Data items
++++++

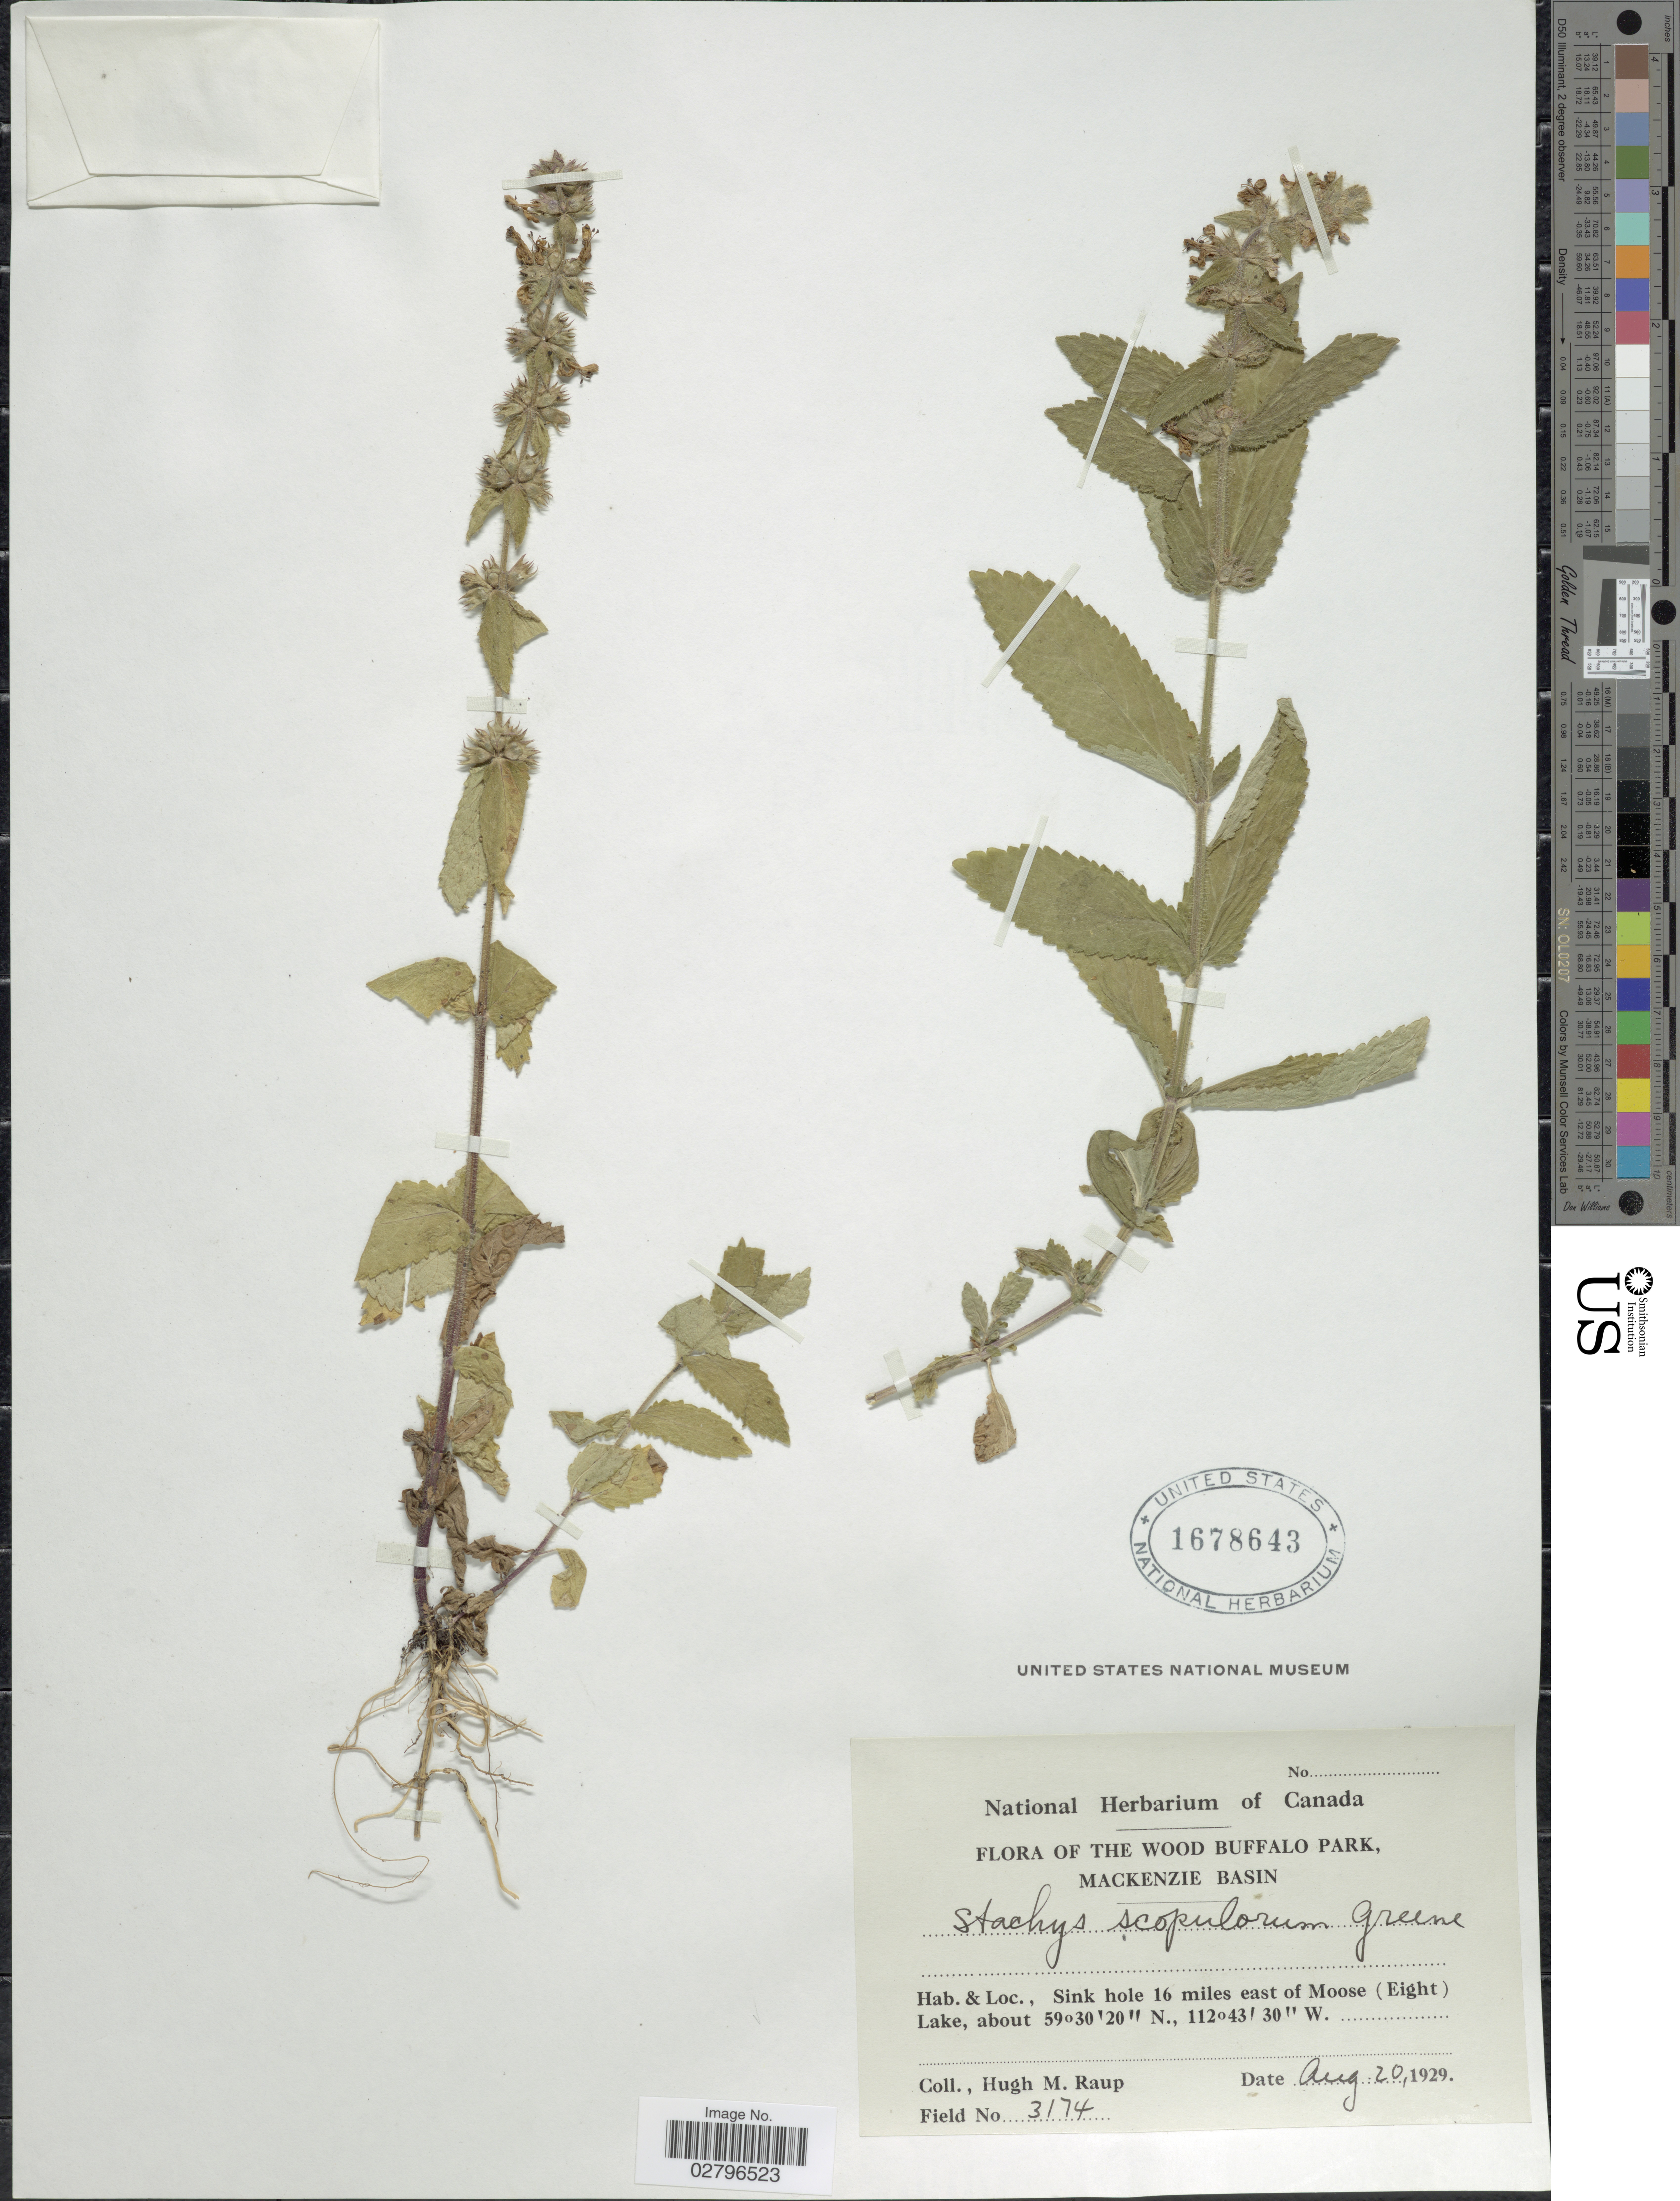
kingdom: Plantae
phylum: Tracheophyta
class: Magnoliopsida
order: Lamiales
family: Lamiaceae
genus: Stachys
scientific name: Stachys palustris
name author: L.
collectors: H. Raup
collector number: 3174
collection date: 1929-08-20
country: Canada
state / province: Alberta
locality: The Wood Buffalo Park, Mackenzie Basin. Sink hole 16 miles east of Moose (Eight) Lake.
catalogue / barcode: US 1678643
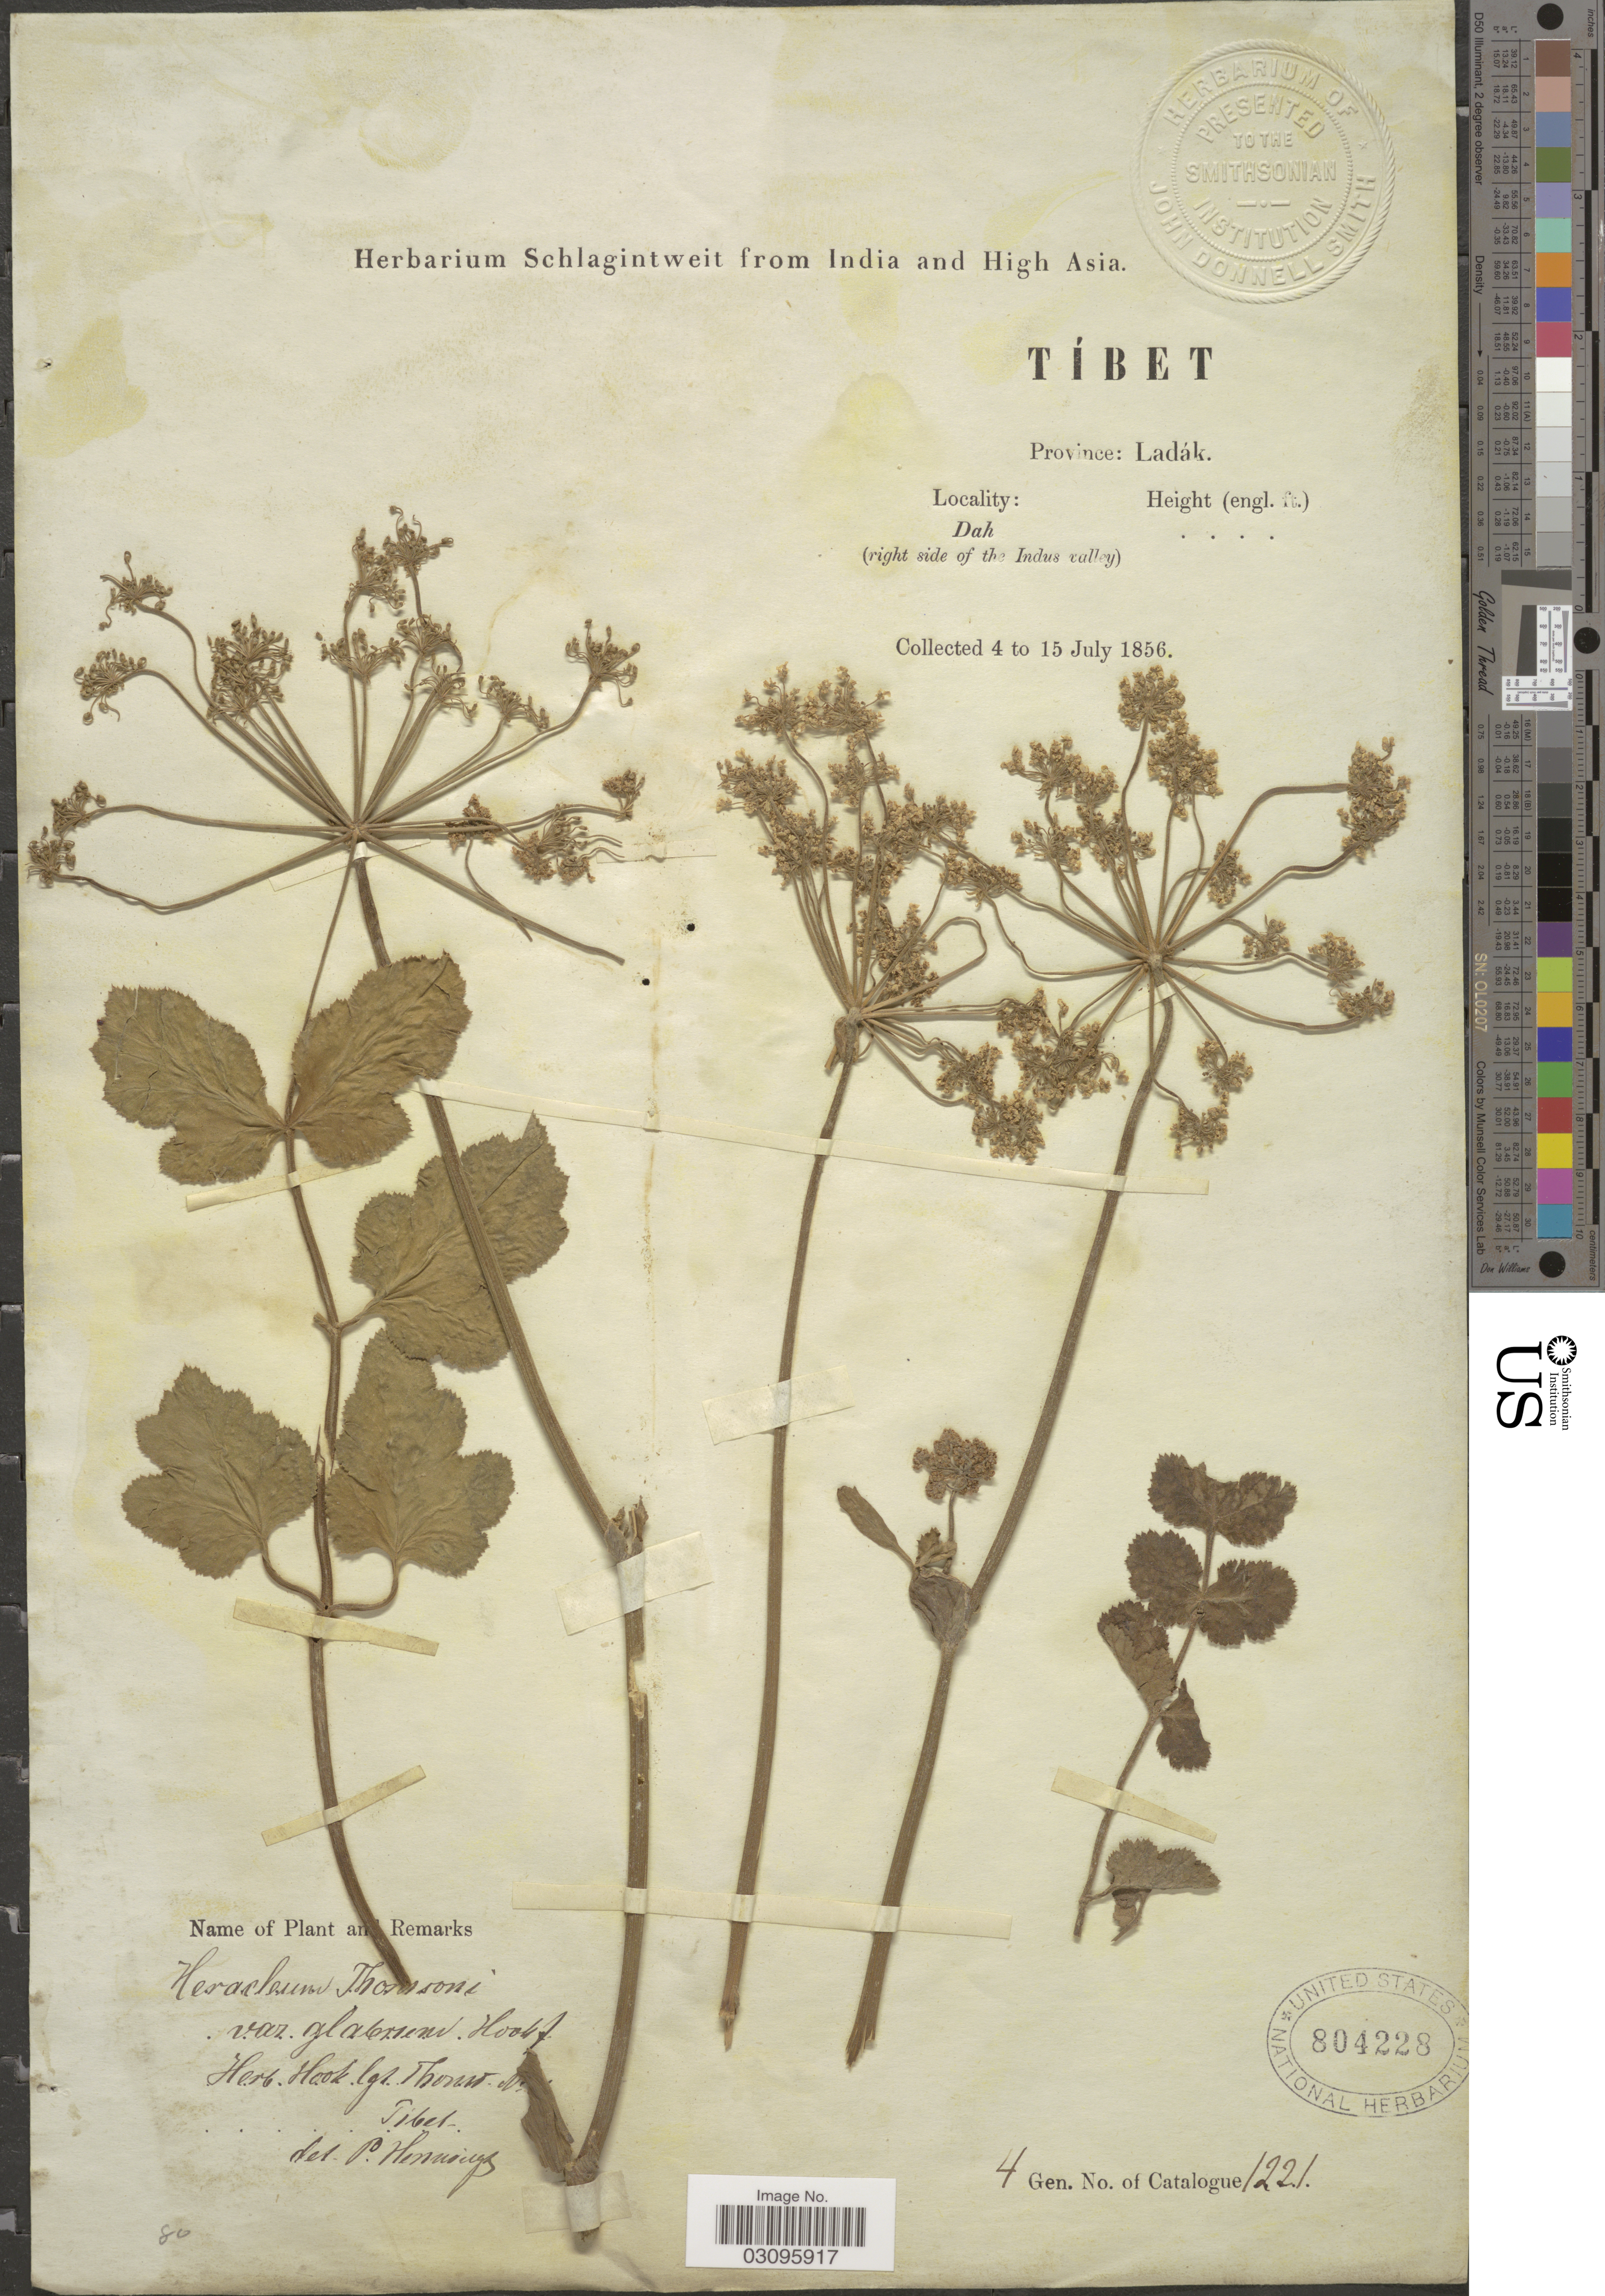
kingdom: Plantae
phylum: Tracheophyta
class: Magnoliopsida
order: Apiales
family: Apiaceae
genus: Heracleum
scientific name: Heracleum pinnatum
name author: C.B. Clarke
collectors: ex herb. Schlagintweit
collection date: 1856-07-04/1856-07-15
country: India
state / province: Ladakh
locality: Tíbet. Province: Ladák. Dah (right side of the Indus valley).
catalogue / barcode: US 804228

++++++

What is required:
Reproduce every line of the items above verbatim, omitting the pictures.

Output below:
kingdom: Plantae
phylum: Tracheophyta
class: Magnoliopsida
order: Lamiales
family: Lamiaceae
genus: Stachys
scientific name: Stachys palustris
name author: L.
collectors: H. Raup
collector number: 3174
collection date: 1929-08-20
country: Canada
state / province: Alberta
locality: The Wood Buffalo Park, Mackenzie Basin. Sink hole 16 miles east of Moose (Eight) Lake.
catalogue / barcode: US 1678643
kingdom: Plantae
phylum: Tracheophyta
class: Magnoliopsida
order: Apiales
family: Apiaceae
genus: Heracleum
scientific name: Heracleum pinnatum
name author: C.B. Clarke
collectors: ex herb. Schlagintweit
collection date: 1856-07-04/1856-07-15
country: India
state / province: Ladakh
locality: Tíbet. Province: Ladák. Dah (right side of the Indus valley).
catalogue / barcode: US 804228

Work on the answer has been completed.